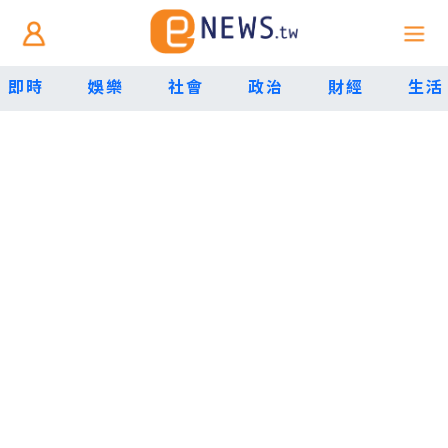
即時
娛樂
社會
政治
財經
生活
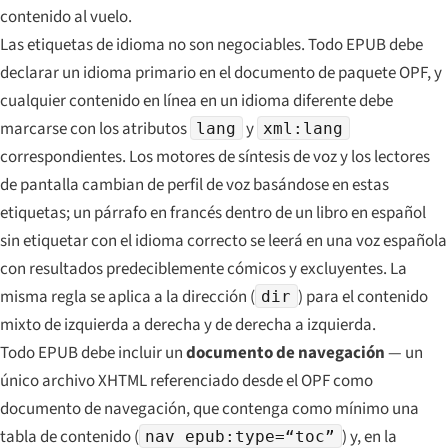
contenido al vuelo.
Las etiquetas de idioma no son negociables. Todo EPUB debe
declarar un idioma primario en el documento de paquete OPF, y
cualquier contenido en línea en un idioma diferente debe
marcarse con los atributos
y
lang
xml:lang
correspondientes. Los motores de síntesis de voz y los lectores
de pantalla cambian de perfil de voz basándose en estas
etiquetas; un párrafo en francés dentro de un libro en español
sin etiquetar con el idioma correcto se leerá en una voz española
con resultados predeciblemente cómicos y excluyentes. La
misma regla se aplica a la dirección (
) para el contenido
dir
mixto de izquierda a derecha y de derecha a izquierda.
Todo EPUB debe incluir un
documento de navegación
— un
único archivo XHTML referenciado desde el OPF como
documento de navegación, que contenga como mínimo una
tabla de contenido (
) y, en la
nav epub:type=“toc”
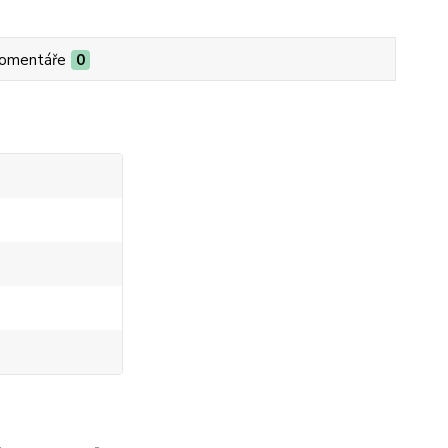
omentáře
0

————

_How to complete this task:_ Search the entries for the word "documento". Copy every line where it occurs.

_Final answer:_
declarar un idioma primario en el documento de paquete OPF, y
documento de navegación
documento de navegación, que contenga como mínimo una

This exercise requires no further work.